Health News Digest

October 8, 2007

Let The Dead Speak:  Reversing The Decline In Autopsies

Autopsy suite

By  Michael D. Shaw

As medicine advances, one of the most informative, trusted, and reliable means of scientific insight seems to be falling out of favor. With each passing year, fewer autopsies are being performed in the United States. Given the increased interest in patient safety, prevention of medical errors, and tracking of outcomes, it is nothing less than paradoxical that the traditional gold standard of quality assurance—the autopsy—is in decline.

The Feds only tracked national autopsy data from 1972-1995, after which the data collection was abandoned supposedly as a cost-cutting measure. As a percentage of all deaths, the rate of autopsies went from 19.1% (1972) to 9.4% (1995). There is little doubt that the number is even lower today.

According to the medical literature, autopsies [the word is derived from the Greek autopsia—seeing with one’s own eyes] have been performed to:

  • Establish the cause of death
  • Assist in determining the manner of death (i.e. homicide, suicide, etc)
  • Compare the premortem and postmortem findings
  • Produce accurate vital statistics
  • Monitor the public health
  • Assess the quality of medical practice
  • Instruct medical students and physicians
  • Identify new and changing diseases
  • Evaluate the effectiveness of therapies such as drugs, surgical techniques, and prostheses
  • Reassure family members
  • Protect against false liability claims and settle valid claims quickly and fairly

George D. Lundberg, MD, Internet medicine pioneer, as well as editor for 17 years of the Journal of the American Medical Association (JAMA), reported some disturbing findings in a 1998 JAMA article, entitled “Low-Tech Autopsies in the Era of High-Tech Medicine.”

There is at least a 40% discordance between what clinical physicians diagnose as causes of death antemortem, and what the postmortem diagnoses are. If anything, this discordance seems to be increasing.

Lundberg notes:

“The autopsy is not dead, but it slumbers deeply, apparently the victim of a vast cultural delusion of denial. It is not exactly a conspiracy of silence or necessarily a massive intentional cover-up, but it is a movement with millions of players, all in complicity for widely varying reasons with the final result of ‘do not bother me with the truth’ on the sickest patients—the ones who die.”

Researchers say fewer autopsies are being performed because insurance companies don’t cover them and families don’t demand them.

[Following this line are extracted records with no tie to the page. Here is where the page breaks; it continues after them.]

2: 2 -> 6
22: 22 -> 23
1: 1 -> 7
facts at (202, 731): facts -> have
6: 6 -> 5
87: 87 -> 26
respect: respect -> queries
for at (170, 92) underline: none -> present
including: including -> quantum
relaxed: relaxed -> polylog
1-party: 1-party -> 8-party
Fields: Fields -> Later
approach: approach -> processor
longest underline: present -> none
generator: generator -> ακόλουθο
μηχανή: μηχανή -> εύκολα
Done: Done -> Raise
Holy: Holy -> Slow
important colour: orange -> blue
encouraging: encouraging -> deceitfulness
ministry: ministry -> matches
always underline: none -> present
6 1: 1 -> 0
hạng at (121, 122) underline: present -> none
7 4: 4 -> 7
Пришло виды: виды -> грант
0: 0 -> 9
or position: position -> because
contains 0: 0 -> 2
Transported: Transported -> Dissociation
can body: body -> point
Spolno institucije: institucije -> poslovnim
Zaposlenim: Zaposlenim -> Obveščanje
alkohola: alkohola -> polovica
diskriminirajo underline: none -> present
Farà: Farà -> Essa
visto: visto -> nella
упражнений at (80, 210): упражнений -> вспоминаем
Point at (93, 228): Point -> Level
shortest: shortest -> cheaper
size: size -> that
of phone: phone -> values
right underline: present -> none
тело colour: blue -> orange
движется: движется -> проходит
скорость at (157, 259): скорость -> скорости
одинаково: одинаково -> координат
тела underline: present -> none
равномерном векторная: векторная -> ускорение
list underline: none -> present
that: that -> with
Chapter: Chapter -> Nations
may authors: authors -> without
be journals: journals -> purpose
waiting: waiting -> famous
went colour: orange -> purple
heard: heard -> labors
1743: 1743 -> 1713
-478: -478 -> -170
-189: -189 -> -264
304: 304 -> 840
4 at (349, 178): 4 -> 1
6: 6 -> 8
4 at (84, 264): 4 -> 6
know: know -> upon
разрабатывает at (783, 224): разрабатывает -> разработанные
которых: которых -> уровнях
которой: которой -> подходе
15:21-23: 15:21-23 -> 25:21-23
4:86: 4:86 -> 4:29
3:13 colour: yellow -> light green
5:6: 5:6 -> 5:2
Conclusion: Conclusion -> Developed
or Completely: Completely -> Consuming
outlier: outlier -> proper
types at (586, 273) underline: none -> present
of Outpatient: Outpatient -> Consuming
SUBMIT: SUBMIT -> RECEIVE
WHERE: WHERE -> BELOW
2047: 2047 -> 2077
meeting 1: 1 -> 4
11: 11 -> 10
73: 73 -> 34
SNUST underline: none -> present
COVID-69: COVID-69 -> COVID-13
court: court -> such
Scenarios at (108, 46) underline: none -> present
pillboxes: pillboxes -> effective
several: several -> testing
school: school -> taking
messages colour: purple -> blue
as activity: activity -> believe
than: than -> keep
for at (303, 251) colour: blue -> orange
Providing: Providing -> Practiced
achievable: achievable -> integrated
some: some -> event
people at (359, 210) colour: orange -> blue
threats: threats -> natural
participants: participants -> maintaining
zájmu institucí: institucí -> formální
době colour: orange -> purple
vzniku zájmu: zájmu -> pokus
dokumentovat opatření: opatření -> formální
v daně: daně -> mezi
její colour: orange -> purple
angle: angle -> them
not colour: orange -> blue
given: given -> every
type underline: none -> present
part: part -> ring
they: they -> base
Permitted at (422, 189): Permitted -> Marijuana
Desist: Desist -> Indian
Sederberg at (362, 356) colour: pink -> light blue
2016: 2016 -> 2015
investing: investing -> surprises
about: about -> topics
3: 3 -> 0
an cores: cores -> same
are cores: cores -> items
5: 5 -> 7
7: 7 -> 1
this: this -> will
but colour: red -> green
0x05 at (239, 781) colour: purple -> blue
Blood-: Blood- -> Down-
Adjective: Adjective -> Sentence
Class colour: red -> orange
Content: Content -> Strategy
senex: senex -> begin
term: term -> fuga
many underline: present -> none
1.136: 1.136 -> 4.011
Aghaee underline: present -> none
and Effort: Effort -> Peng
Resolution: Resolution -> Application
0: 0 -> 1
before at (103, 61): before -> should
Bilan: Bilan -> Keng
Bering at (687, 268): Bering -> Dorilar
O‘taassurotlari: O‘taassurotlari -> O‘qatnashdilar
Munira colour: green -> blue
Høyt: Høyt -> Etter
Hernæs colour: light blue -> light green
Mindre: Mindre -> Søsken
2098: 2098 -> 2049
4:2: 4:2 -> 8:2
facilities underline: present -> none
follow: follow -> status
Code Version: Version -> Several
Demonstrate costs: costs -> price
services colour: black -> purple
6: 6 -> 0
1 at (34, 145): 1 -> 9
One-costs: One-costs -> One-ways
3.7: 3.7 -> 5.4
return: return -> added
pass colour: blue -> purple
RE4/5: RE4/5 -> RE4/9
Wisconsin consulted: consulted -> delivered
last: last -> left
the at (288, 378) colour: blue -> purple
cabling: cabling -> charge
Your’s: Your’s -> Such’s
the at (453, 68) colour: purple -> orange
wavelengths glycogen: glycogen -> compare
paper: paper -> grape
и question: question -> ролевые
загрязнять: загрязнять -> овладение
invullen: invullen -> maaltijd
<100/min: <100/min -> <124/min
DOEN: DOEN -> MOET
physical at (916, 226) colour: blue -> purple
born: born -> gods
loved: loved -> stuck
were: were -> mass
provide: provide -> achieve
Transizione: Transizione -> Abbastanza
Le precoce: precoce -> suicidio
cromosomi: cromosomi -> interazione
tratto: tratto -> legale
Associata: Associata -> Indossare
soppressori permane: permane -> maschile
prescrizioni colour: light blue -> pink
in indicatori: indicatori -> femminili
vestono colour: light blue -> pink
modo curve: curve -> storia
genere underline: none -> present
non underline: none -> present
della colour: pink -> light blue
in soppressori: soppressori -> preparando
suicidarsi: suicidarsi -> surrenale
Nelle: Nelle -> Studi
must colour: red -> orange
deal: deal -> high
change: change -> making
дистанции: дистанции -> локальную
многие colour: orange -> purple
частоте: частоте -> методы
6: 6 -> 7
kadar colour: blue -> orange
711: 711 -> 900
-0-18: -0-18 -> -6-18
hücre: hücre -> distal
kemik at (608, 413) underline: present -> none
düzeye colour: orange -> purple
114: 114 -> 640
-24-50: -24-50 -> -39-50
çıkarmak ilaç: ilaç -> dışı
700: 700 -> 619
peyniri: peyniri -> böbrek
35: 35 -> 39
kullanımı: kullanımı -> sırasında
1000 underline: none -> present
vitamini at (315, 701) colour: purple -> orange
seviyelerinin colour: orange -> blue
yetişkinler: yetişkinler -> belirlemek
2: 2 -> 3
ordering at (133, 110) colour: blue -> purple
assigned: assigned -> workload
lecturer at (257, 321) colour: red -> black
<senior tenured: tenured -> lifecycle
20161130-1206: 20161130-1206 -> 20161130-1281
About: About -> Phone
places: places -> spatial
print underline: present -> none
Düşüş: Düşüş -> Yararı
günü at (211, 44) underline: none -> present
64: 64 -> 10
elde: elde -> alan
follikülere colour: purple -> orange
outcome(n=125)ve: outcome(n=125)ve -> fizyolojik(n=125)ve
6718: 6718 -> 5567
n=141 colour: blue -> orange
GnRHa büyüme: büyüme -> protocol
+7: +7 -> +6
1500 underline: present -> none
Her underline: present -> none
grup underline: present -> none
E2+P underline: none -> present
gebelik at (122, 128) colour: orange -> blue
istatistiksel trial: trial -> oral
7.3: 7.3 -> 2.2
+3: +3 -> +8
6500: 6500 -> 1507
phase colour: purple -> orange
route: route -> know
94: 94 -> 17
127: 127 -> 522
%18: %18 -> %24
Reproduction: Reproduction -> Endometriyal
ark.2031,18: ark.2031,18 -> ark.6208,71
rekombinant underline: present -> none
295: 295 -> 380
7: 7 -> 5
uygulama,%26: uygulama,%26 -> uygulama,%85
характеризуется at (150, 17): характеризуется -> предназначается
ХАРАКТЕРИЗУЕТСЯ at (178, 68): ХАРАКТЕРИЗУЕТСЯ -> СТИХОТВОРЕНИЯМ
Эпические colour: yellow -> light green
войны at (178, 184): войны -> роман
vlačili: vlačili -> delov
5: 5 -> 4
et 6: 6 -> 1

Doctors and hospitals are fearful that autopsy results could be used against them in malpractice suits (and judging from Lundberg’s comments, they may be right). Don’t forget the docs who, apparently unaware of the diagnosis discordance findings, are secure in the mistaken belief that they can get more information from modern diagnostic equipment.

Some blame must also go to revised health insurance guidelines, that often will not pay for autopsies. Here is a direct and incredibly misguided quote from Richard Coorsh, spokesman for the Health Insurance Association of America:

“Medical insurance by definition provides reimbursement for the cost of getting well. Death, by definition, has little to do with getting well.”

I’ll leave it to the reader to count up the ironies in that statement.

Listen to Margaret Hastings, executive vice president of the Institute of Medicine of Chicago:

“If the autopsy once was one of the very best teaching tools, then we have to assume this low rate is going to have a major impact on medical education. There are tremendous implications for public health when a diagnosis doesn’t match autopsy results. There may be disease entities we’re not picking up.”

For those bereaved who somehow feel that an autopsy desecrates the dead, as if they were reliving the Trojan War, good results—and higher family acceptance rates—have been reported for the new technique of minimally invasive laparoscopic autopsy.

All of us involved with health care have an ethical duty to educate the public about the importance of autopsies. Unless we take this challenge seriously, we will have squandered precious knowledge. Autopsies save lives. Perhaps that’s the greatest message the dead can give the living.